** Given data **
▼

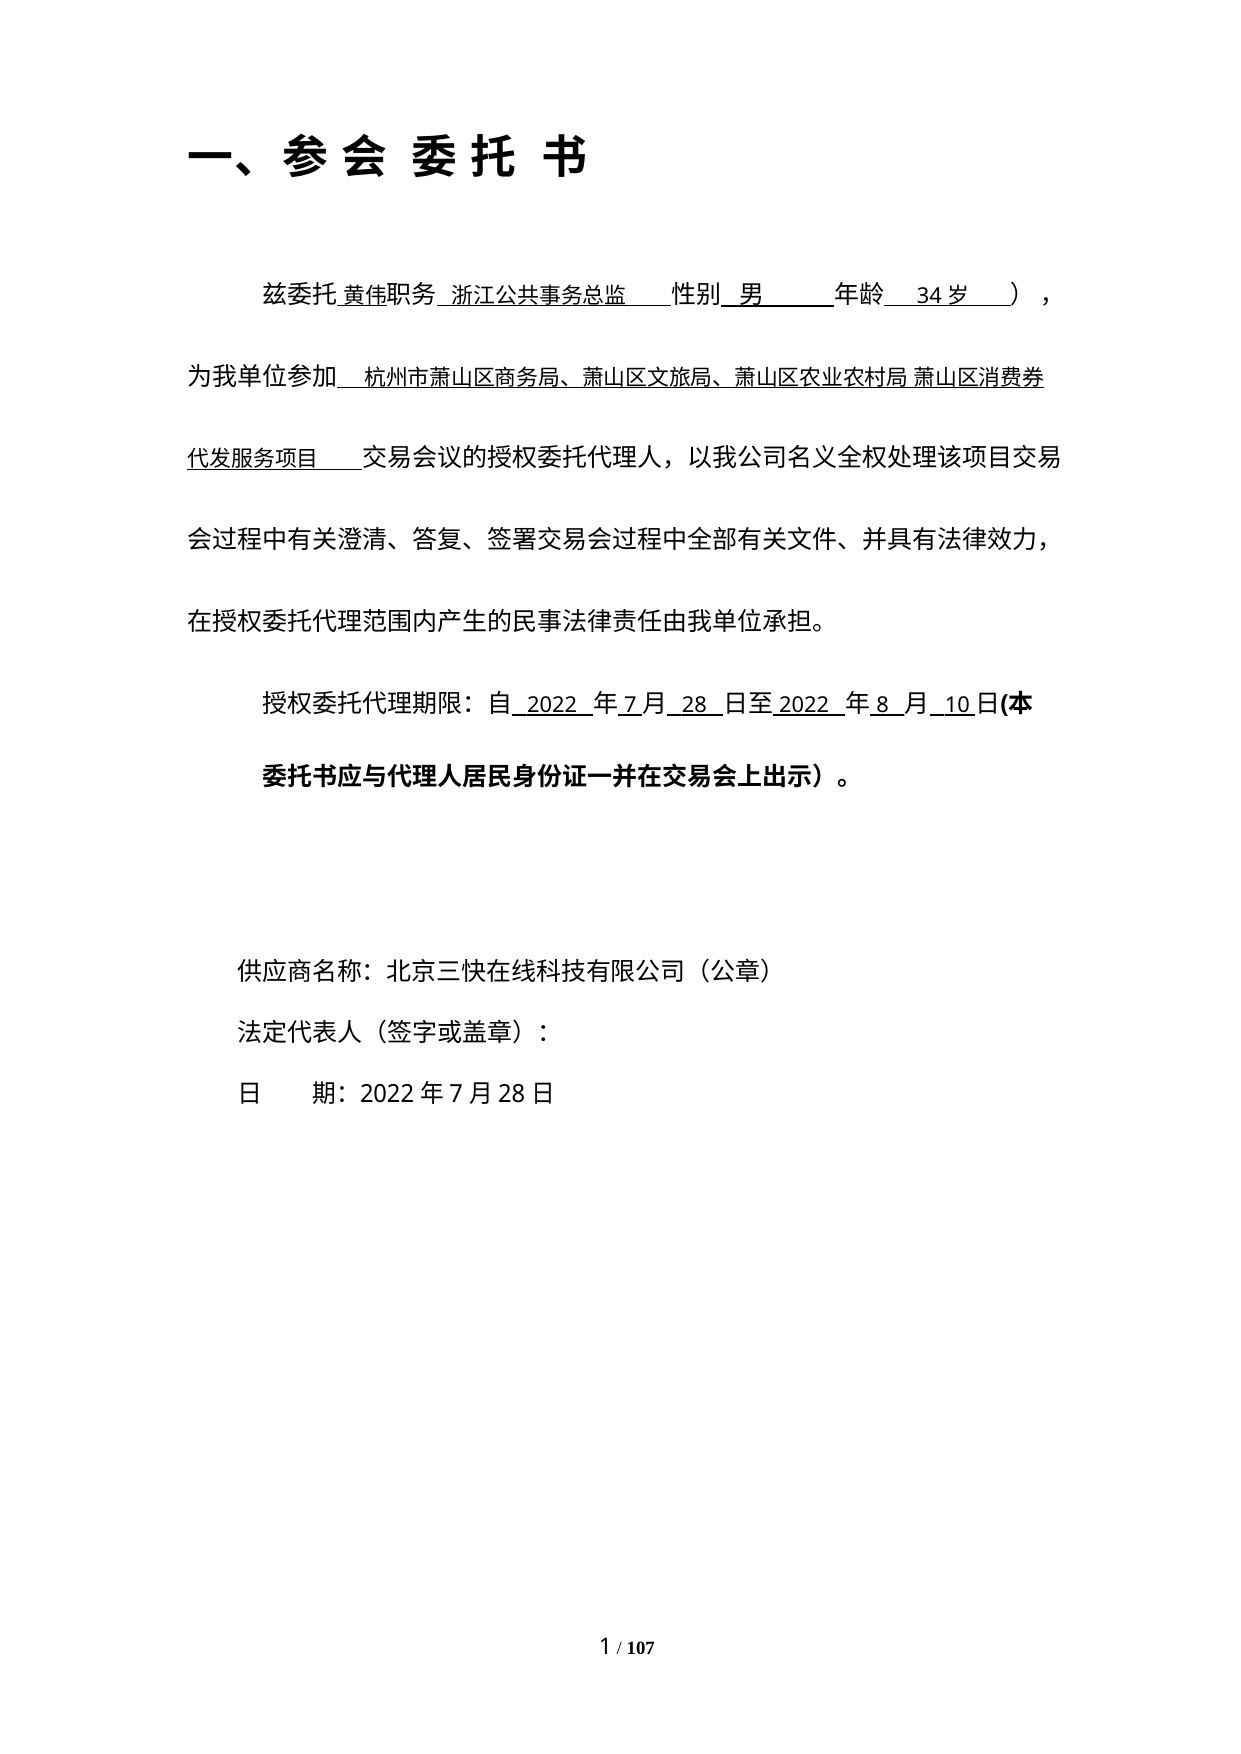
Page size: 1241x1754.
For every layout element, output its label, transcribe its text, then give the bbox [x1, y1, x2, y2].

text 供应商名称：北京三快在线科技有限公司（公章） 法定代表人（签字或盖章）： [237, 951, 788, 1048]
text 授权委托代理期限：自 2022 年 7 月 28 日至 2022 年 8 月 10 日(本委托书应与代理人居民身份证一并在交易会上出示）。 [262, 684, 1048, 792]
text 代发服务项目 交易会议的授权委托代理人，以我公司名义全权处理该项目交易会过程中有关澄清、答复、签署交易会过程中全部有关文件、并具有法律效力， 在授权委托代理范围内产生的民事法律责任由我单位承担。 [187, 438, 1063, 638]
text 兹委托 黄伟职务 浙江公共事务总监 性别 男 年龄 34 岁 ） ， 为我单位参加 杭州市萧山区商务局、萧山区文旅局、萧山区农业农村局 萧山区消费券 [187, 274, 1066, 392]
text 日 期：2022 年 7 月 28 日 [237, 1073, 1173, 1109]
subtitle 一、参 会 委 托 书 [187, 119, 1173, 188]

▲
▼

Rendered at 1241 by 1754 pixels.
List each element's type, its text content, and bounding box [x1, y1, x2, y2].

▲

** Task statement **
Looking back over the data above, restate word for word the lines that begin at the line with "Rendered at 1241 by 1754 pixels." and end at the line with "List each element's", inclusive.

** Response below **
Rendered at 1241 by 1754 pixels.
List each element's type, its text content, and bounding box [x1, y1, x2, y2].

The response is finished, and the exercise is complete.